Mad About Mambo has an assured and lively young cast and the plot looks as if it will deliver its stuff as a crowd-pleaser. Danny and his mates are in their last year at a Belfast school. Mickey (Paul McClean) wants to be a fashion designer, so he can "get to meet all those supermodels"; Gary (Russell Smith) wants to be a magician for much the same reason; Spike (Joe Rea) fancies being a mercenary, so he "can go around the world killing people for money".

Lucy, the female lead, is played by American actress Keri Russell. She has worked with a dialogue coach for a month before the film started shooting. "Playing Lucy with a Belfast accent is very similar to doing maths," she confides. "Getting the accent right, remembering the lines and acting. And also, we're in Dublin, which doesn't help!" Russell originally trained as a dancer and by all reports is a wow in the dance scenes. "But football, no, about that I knew nothing."

On the day The Irish Times visits the set, the crew is shooting a party scene at a private house in Blackrock. It's supposed to be the home of Oliver, Lucy's posh boyfriend. Later on, Danny and his motley lot will be turning up on the doorstep. There's a lot of people needed for these scenes.

All the extras needed for the day are assembling in the local church hall to be made up and to put on the frocks and glad rags which wardrobe has been scouring the high streets for all summer. It's early in the day, an overcast day, and passing motorists are probably thinking this is the fallout from some debs dance.

In fact, it's supposed to be a night scene, so the facade of the house is hiding under a crinoline of scaffolding and blackout material. All dressed up now, the extras are waiting to be called, on the pavement across the road from the house.

The teenage girls are like birds of paradise, all in brightly-coloured dresses with shiny fabric, sparkling hair-clips, strappy sandals. They cluster together in groups, giggling and preening and flipping their hair. The boys are much more reticent. They lean against the wall beside the coffee urn and look faintly embarrassed.

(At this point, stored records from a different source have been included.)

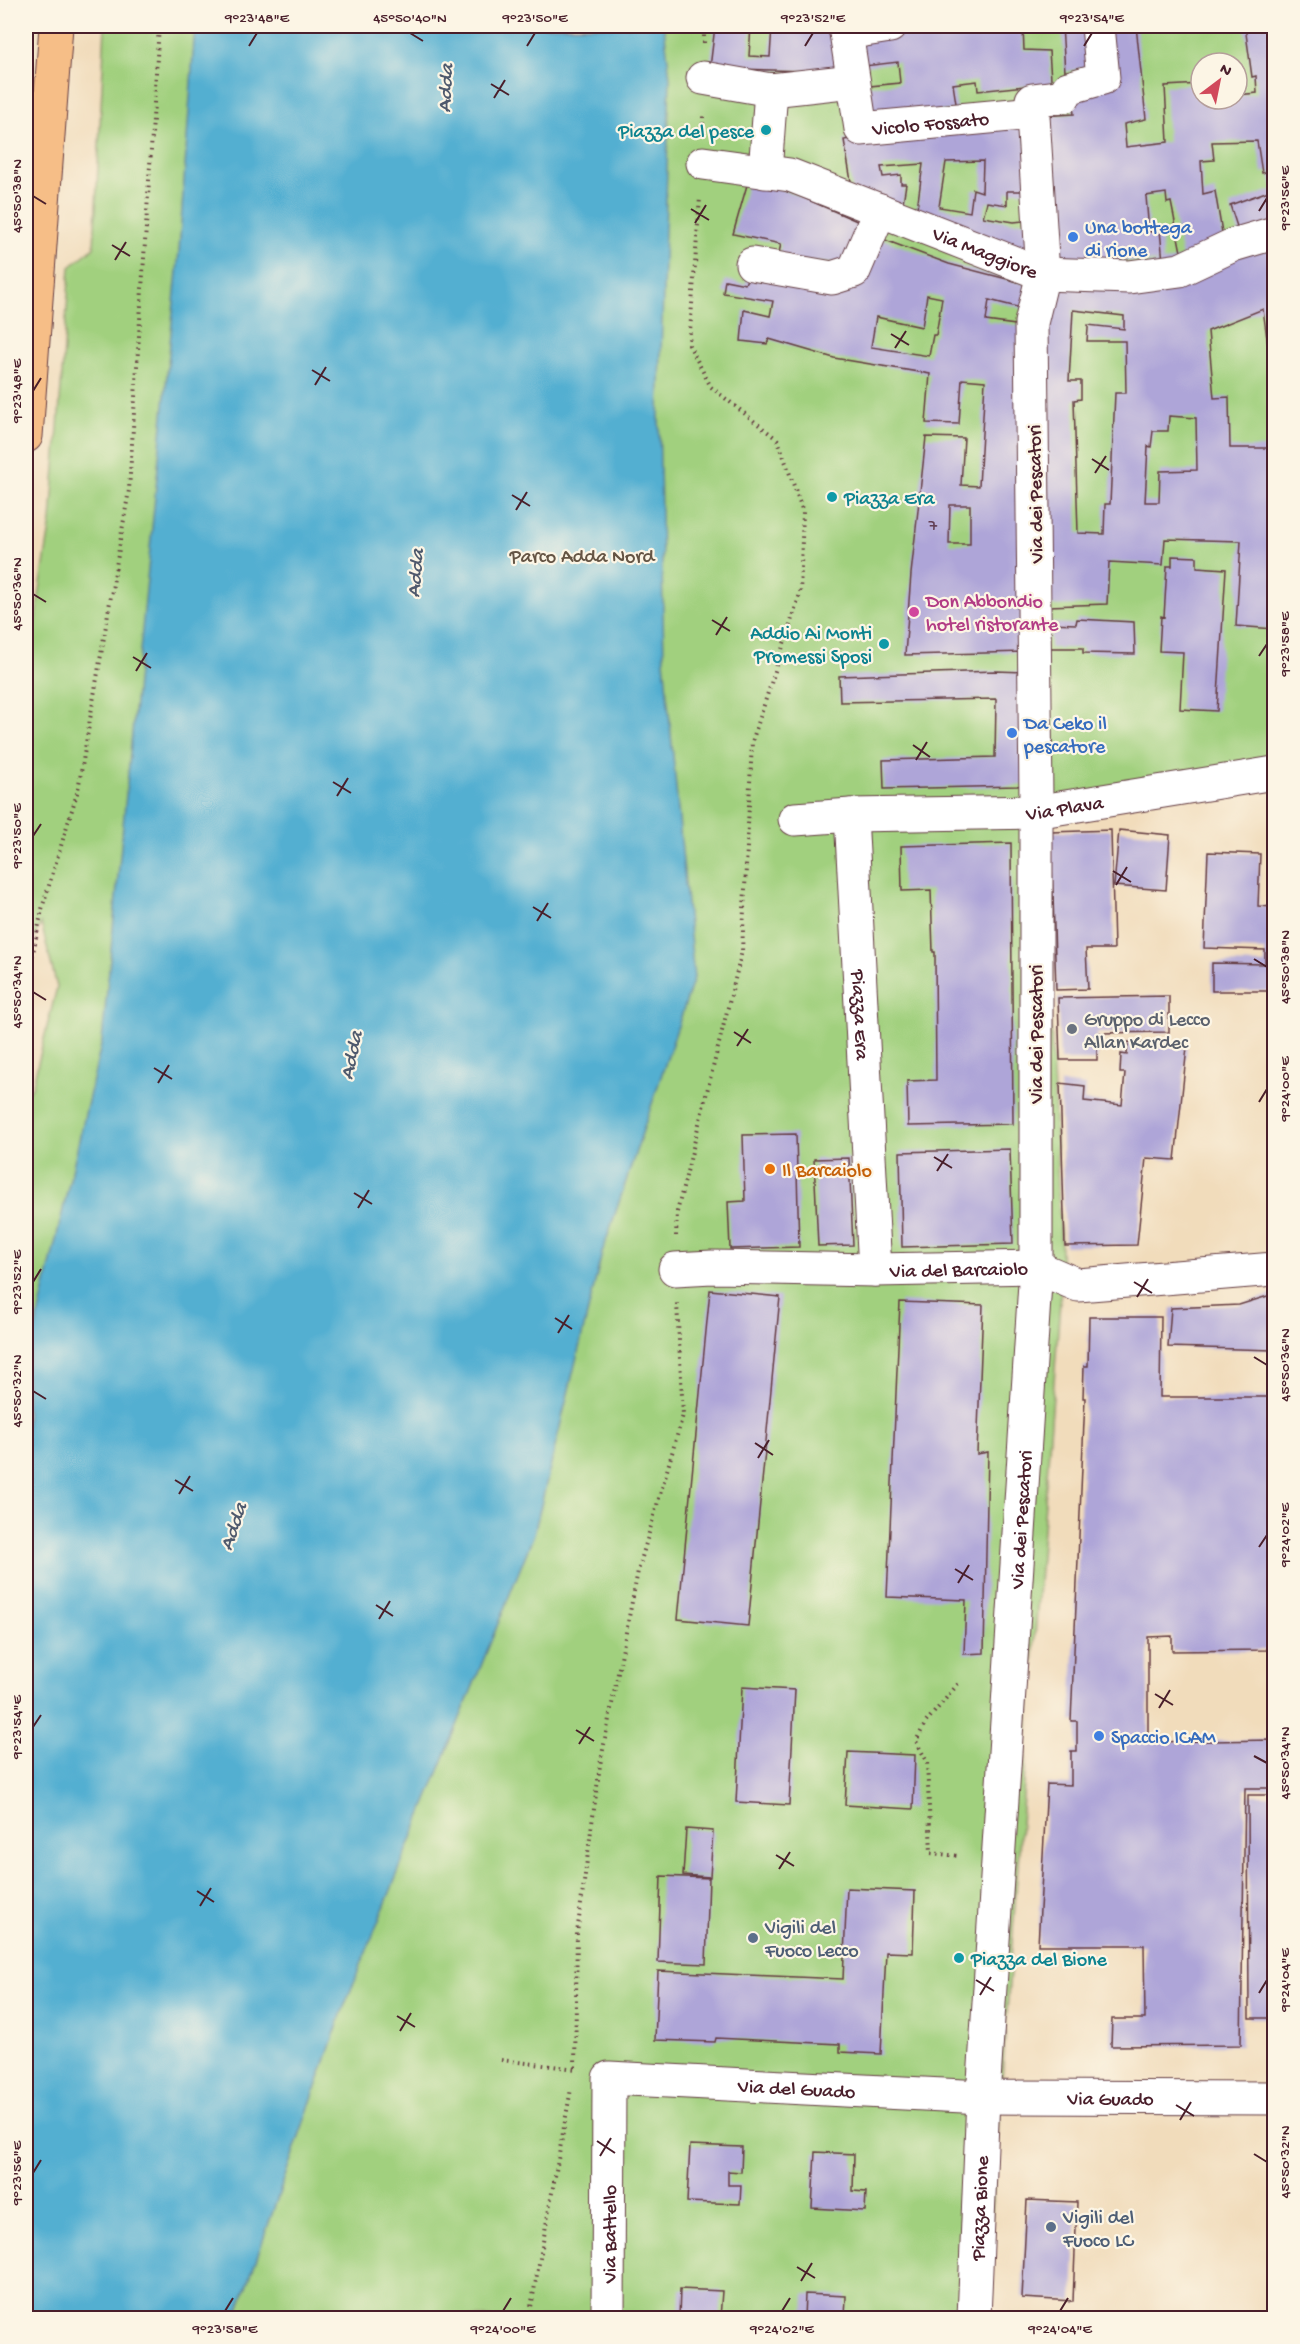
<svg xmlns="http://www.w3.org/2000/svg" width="1300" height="2344" font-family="'Gochi Hand',sans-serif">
	<rect width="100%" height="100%" fill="#fcf5e5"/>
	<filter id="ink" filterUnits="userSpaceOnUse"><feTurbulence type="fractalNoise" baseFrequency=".0167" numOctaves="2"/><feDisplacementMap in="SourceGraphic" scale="12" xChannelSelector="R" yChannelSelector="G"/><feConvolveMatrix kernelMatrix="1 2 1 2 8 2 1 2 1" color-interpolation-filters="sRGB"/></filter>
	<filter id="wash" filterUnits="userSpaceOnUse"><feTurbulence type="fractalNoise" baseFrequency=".008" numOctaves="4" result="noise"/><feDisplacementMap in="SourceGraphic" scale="24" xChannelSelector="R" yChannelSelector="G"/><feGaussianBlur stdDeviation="1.35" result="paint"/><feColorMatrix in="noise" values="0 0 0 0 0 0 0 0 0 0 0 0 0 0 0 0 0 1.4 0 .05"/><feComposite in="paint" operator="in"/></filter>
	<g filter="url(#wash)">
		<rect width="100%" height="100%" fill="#f1dcbb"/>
		<path fill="#a1d07e" stroke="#767854" stroke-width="1.5" fill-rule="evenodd" d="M105,26H1274V772L1042,818L1062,1275L984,2318H26V1093L32,1087L57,987L41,923L26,956L29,934L26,887V677L51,521L70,267L94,247ZM1201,63H1237V99H1201Z"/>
		<path fill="#53afd1" stroke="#4e677e" stroke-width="1.5" d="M195,26H664L670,78L659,415L664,660L694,978L602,1253L534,1534L342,2012L236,2318H26V1369L102,1041L179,251Z"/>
		<g id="blocks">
			<path fill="#aea5d8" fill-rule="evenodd" d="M715,26H751L749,56L770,57L772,26H840L838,72L710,68Z
				M962,26H1018L1019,29L1023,28L1024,50L1049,51L1052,93L1025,86L978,91L977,81L953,84L957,110L864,120L860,87L900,83L898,62L856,67L853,39L963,29Z
				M1062,26H1092L1097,65L1065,72Z
				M1102,26H1136L1146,119L1124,124L1126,147L1168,142L1165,86L1201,84V99H1237V95L1257,93L1256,76L1252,77L1245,26H1274V225L1241,239L1230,205L1274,189L1269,171L1262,173L1257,141L1212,142L1214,160L1201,161L1203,194L1215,191L1224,244L1182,257L1171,202L1167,203L1166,193L1146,196L1149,232L1160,230L1163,262L1050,259L1041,116L1074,114L1071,94L1099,86Z
				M1023,120L1032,191H1007V205L987,202L983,217L1014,222L1032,220L1036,262L914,231L923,164L881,167L883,177L901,175V184H906L899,227L853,193L844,140L878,134ZM983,161L982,192L973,189L970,212L939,207L946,162Z
				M749,178L797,195L866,225L850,264L777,261L781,244L733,234Z
				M877,237L949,264L1026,284L1025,309L989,300L986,321L1023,326L1027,652L905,655L911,574L926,437L964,438L961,485L979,486L985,381L962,379L959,424L926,423L930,374L834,358L769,339L767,344L741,341L744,310L770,316L773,301L723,293L725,280L745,284L747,279L812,282ZM927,295L942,298L936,335H933L929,356L871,347L876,317L922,327ZM950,505H970V544H949Z
				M1274,240V391L1263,309L1208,331L1214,398L1229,397L1230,448H1274V629L1236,626L1241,541L1165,539L1163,565L1109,562L1107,604L1048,606L1041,312L1049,284ZM1073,310L1124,316V329L1088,325V329L1087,341H1125L1126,393H1115L1110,504H1105L1104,534L1078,533L1074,400L1081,399V381H1069ZM1169,416L1196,418L1197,470L1160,471L1159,502H1145L1148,446L1151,447L1153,431H1168Z
				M1172,556L1197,557V567L1226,569L1217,711L1180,709L1183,652L1159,651L1161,616L1164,617L1167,566H1172Z
				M1077,619L1134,622L1135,654L1083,653V648H1050V623L1076,624Z
				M996,671L1027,672L1028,784L1017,786L884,789L883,760L995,757L996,699L840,702L839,676Z
				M1111,830L1114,949H1086L1088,989L1056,990L1051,832Z
				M1119,830L1170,835L1166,890L1114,886Z
				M1011,843L1013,1124L908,1126L907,1081L936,1080L935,958V952H933L931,890L902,891L901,846Z
				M1208,852L1260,854L1258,906L1274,907V991H1212V963L1265,964V950L1204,948Z
				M1169,996V1032L1097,1033V1060H1060L1058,998Z
				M1128,1042L1187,1047L1175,1160L1146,1158L1137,1245L1065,1246L1060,1083L1085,1086L1084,1101L1122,1105L1125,1073H1120L1121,1054L1127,1055Z
				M796,1134L799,1247L730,1249L728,1202L745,1201L743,1135Z
				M1010,1149L1013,1244L902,1247L900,1152Z
				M849,1158L853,1245L818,1246L814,1159Z
				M710,1290L780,1297L748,1626L678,1619Z
				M1274,1294V1350L1168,1347L1171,1308L1239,1305Z
				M900,1302L983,1305L977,1454L988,1452L984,1653L964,1654L966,1600L887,1597Z
				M1089,1317H1161L1160,1397H1274V1635H1267V1650L1172,1651V1636L1148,1637V1742L1274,1740V1788H1245L1241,2045L1111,2046L1112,2019H1145L1144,1945H1038L1047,1784L1071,1785V1751H1077V1721H1071L1085,1398H1083L1084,1366H1088Z
				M742,1687L795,1690L789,1805L736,1802Z
				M848,1752L915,1755L913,1809L845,1805Z
				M1248,1795H1274V2018H1249Z
				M686,1829L713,1831L710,1877L683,1875Z
				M661,1876L709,1878L706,1964L658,1962Z
				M847,1888L915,1891L913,1953L886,1952L881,2054L840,2052V2044L716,2038L715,2042L655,2040L658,1971L843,1979Z
				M690,2145L742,2147L741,2172L728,2171V2185H741L740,2204L687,2202Z
				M815,2152L854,2154L853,2191L866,2192L865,2211L812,2208Z
				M1027,2200L1077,2202L1073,2301L1022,2298Z
				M680,2289L722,2291L720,2318H679Z
				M805,2294L846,2296L845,2318H804Z"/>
		</g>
	</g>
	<g filter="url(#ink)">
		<use href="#blocks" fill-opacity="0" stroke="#633b41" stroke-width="1.5"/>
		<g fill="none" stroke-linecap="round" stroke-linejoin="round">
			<g stroke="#633b41" stroke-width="35">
				<g id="street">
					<path id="s1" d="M845,26L861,129L1033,113"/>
					<path d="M846,33L890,26"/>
					<path d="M703,78L771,90L853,81"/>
					<path id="s2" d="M703,163L790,175L1043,274L1129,277L1180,270L1233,245L1274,233"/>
					<path d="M765,172L771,90"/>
					<path d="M752,264L832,278L854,271L880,210"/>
					<path id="s3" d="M851,815L875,1270"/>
					<path id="s4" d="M795,819L851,815L1035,812L1274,773"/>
					<path id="s5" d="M675,1269L712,1267L875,1270L1036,1267L1078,1285L1274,1269"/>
					<path id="s6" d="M608,2318L609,2078L983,2097L1274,2098"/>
					<path id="s7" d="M974,2318L983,2097L1036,1267V800L1031,323L1043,274L1032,100L1064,96L1068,88L1103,78L1098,26"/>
				</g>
			</g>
			<g stroke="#633b41" stroke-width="35">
				<path id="primary" d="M26,436L56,26"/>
			</g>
			<path stroke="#633b41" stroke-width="4" stroke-dasharray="1.5 4.5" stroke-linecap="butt" d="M704,43V26
				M703,130V113
				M26,979L29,972L43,905L78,790L129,490L159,26
				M676,1236L677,1212L742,951L752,742L800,594L803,512L778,440L711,387L689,345L700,197
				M958,1684L926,1722L916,1741L927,1762L931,1853L959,1856
				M501,2060L577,2069
				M575,2067L577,1933L600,1765L638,1571L683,1415L677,1303
				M529,2318L571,2089"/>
			<use href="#street" stroke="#fff" stroke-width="33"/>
			<use href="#primary" stroke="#f6be87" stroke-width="33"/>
		</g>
	</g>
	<path fill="none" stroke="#4a1f2b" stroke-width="2" d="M410,33L423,41M249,46L257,33M527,46L535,33M805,46L813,33M1084,46L1092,33M491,84L509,95M494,98L505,80M33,196L46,204M691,209L709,220M1259,211L1267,198M695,223L706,205M112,245L130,256M115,260L126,242M891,334L909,345M895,348L906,331M312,370L330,381M315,385L326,367M33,391L41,378M1092,459L1109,470M1095,473L1106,456M512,495L530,506M516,510L527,492M33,594L46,602M712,620L730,631M716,635L727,617M1259,656L1267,644M133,657L151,668M136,671L147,653M913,745L930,757M916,760L927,742M333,782L351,793M337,796L348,778M33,836L41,824M1113,871L1131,882M1116,885L1127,867M533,907L551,918M537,921L548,903M1254,959L1267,967M33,992L46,1000M734,1032L751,1043M737,1046L748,1029M154,1068L172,1079M158,1083L169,1065M1259,1102L1267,1089M934,1157L952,1168M937,1171L948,1154M354,1193L372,1204M358,1208L369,1190M33,1282L41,1269M1134,1282L1152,1293M1137,1297L1148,1279M555,1318L572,1329M558,1333L569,1315M1254,1357L1267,1365M33,1391L46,1399M755,1443L773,1455M758,1458L769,1440M175,1480L193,1491M179,1494L190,1476M1259,1547L1267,1535M955,1569L973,1580M958,1583L969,1565M376,1605L393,1616M379,1619L390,1601M1155,1694L1173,1705M1159,1708L1170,1690M33,1727L41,1715M576,1730L594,1741M579,1744L590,1727M1254,1756L1267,1763M776,1855L794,1866M779,1869L790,1852M197,1891L214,1902M200,1906L211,1888M976,1980L994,1991M1259,1993L1267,1980M980,1995L991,1977M397,2016L415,2027M400,2031L411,2013M1176,2105L1194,2116M1180,2120L1191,2102M597,2141L615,2153M1254,2154L1267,2162M600,2156L611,2138M33,2173L41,2160M797,2267L815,2278M801,2281L812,2263M225,2311L233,2298M503,2311L511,2298M782,2311L790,2298M1060,2311L1068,2298"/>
	<g fill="#0f9aa8" stroke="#fcf5e5" stroke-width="2">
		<circle cx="766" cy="130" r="6"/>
		<circle cx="832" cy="497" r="6"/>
		<circle cx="884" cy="644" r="6"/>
		<circle cx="959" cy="1958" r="6"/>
	</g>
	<g fill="#3f7fe0" stroke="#fcf5e5" stroke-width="2">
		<circle cx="1073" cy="237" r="6"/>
		<circle cx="1012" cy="733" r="6"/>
		<circle cx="1099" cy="1736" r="6"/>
	</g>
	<circle fill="#d1479c" stroke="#fcf5e5" stroke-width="2" cx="914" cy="612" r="6"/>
	<circle fill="#6b7280" stroke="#fcf5e5" stroke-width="2" cx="1072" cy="1029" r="6"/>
	<circle fill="#e8710a" stroke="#fcf5e5" stroke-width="2" cx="770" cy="1169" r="6"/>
	<g fill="#5c6f8a" stroke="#fcf5e5" stroke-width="2">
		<circle cx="753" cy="1938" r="6"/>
		<circle cx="1051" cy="2227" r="6"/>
	</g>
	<g text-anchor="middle" stroke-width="4.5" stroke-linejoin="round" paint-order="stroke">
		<g font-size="16" fill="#634056">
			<text x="933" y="530">7</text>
		</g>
		<g font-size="20" fill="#4a1f2b" stroke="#fcf5e5">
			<text dy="7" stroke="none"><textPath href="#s1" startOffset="174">Vicolo Fossato</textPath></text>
			<text dy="7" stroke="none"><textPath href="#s2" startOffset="298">Via Maggiore</textPath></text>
			<text transform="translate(1034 494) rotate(-91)" y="7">Via dei Pescatori</text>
			<text dy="7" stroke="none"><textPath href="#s4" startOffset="270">Via Plava</textPath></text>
			<text dy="7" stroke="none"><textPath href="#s3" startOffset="200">Piazza Era</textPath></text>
			<text transform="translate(1035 1034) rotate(-90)" y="7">Via dei Pescatori</text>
			<text dy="7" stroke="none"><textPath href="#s5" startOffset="284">Via del Barcaiolo</textPath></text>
			<text dy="7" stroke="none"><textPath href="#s7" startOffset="800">Via dei Pescatori</textPath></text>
			<text dy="7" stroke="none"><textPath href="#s6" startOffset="428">Via del Guado</textPath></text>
			<text dy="7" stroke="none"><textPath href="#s6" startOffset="742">Via Guado</textPath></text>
			<text dy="7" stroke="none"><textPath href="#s7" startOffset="110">Piazza Bione</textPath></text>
			<text dy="7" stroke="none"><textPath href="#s6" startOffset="84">Via Battello</textPath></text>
		</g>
		<g font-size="20" fill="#0d838f" stroke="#fcf5e5" text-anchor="end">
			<text x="754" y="137">Piazza del pesce</text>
			<text x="844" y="504" text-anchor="start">Piazza Era</text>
			<text x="872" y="639">Addio Ai Monti<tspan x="872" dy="23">Promessi Sposi</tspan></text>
			<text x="971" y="1965" text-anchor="start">Piazza del Bione</text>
		</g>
		<g font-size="20" fill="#366cbe" stroke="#fcf5e5" text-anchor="start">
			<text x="1085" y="233">Una bottega<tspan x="1085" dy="23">di rione</tspan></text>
			<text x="1024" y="729">Da Ceko il<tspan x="1024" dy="23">pescatore</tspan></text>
			<text x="1111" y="1743">Spaccio ICAM</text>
		</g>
		<g font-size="20" fill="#645444" stroke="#fcf5e5">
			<text x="582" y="562">Parco Adda Nord</text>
		</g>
		<g font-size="20" fill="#b23c85" stroke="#fcf5e5" text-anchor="start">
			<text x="926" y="607">Don Abbondio<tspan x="926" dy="23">hotel ristorante</tspan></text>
		</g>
		<g font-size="20" fill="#5b616d" stroke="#fcf5e5" text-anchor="start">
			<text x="1084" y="1025">Gruppo di Lecco<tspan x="1084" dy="23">Allan Kardec</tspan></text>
		</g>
		<g font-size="20" fill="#c56008" stroke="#fcf5e5" text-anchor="start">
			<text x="782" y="1176">Il Barcaiolo</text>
		</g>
		<g font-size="20" fill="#4e5e75" stroke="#fcf5e5" text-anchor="start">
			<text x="765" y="1933">Vigili del<tspan x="765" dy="23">Fuoco Lecco</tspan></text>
			<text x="1063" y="2223">Vigili del<tspan x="1063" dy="23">Fuoco LC</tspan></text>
		</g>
		<g font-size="21" font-style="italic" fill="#4e596d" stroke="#fcf5e5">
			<text transform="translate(444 88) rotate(-87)" y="7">Adda</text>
			<text transform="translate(414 573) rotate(-85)" y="7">Adda</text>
			<text transform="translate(350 1055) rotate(-78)" y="7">Adda</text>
			<text transform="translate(232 1526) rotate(-71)" y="7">Adda</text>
		</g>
	</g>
	<rect width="1300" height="2344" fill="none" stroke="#fcf5e5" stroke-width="66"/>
	<g transform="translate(1219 81) rotate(32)"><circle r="28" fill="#fcf5e5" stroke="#b59f9b" stroke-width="1.5"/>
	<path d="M0-4.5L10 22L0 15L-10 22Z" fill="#d1495b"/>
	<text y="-9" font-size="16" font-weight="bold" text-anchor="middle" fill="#4a1f2b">N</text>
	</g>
	<rect x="33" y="33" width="1234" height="2278" fill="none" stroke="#4a1f2b" stroke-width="2"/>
	<g font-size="15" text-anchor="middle" fill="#4a1f2b">
		<text x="257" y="22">9°23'48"E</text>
		<text x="410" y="22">45°50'40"N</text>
		<text x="535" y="22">9°23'50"E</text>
		<text x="813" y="22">9°23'52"E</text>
		<text x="1092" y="22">9°23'54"E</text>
		<text transform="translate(16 196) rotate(-90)" y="5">45°50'38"N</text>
		<text transform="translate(1284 198) rotate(-90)" y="5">9°23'56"E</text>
		<text transform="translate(16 391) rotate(-90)" y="5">9°23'48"E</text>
		<text transform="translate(16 594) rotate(-90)" y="5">45°50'36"N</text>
		<text transform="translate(1284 644) rotate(-90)" y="5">9°23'58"E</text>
		<text transform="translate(16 836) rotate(-90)" y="5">9°23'50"E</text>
		<text transform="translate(1284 967) rotate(-90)" y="5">45°50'38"N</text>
		<text transform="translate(16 992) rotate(-90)" y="5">45°50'34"N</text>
		<text transform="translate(1284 1089) rotate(-90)" y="5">9°24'00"E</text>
		<text transform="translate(16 1282) rotate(-90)" y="5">9°23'52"E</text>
		<text transform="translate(1284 1365) rotate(-90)" y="5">45°50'36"N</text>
		<text transform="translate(16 1391) rotate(-90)" y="5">45°50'32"N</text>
		<text transform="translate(1284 1535) rotate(-90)" y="5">9°24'02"E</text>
		<text transform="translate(16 1727) rotate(-90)" y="5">9°23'54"E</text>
		<text transform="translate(1284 1763) rotate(-90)" y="5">45°50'34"N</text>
		<text transform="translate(1284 1980) rotate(-90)" y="5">9°24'04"E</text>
		<text transform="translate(1284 2162) rotate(-90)" y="5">45°50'32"N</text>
		<text transform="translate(16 2173) rotate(-90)" y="5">9°23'56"E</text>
		<text x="225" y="2333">9°23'58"E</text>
		<text x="503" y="2333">9°24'00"E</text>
		<text x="782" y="2333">9°24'02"E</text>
		<text x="1060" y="2333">9°24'04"E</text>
	</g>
</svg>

There is pandemonium when Jenny Faherty, who is overseeing the extras, starts matching boys with girls for the party scenes. "Meet your boyfriend," she announces, marching among the birds of paradise with scarlet-faced boys in tow.

"Hello," says one girl to her new beau, and roars with laughter. "You're my fella."

One chap, lurking in a gateway as far from the melee as possible in the delusion that he will thus escape the match-making, discovers he has been allocated the part of the unattached chap who will have to kiss a girl at the party. He looks truly appalled. Everyone else whoops delightedly. This is a mini-drama within a drama. It's the best action by far to be seen over the three hours of attendance at the set, during which time less than 20 seconds of film are shot.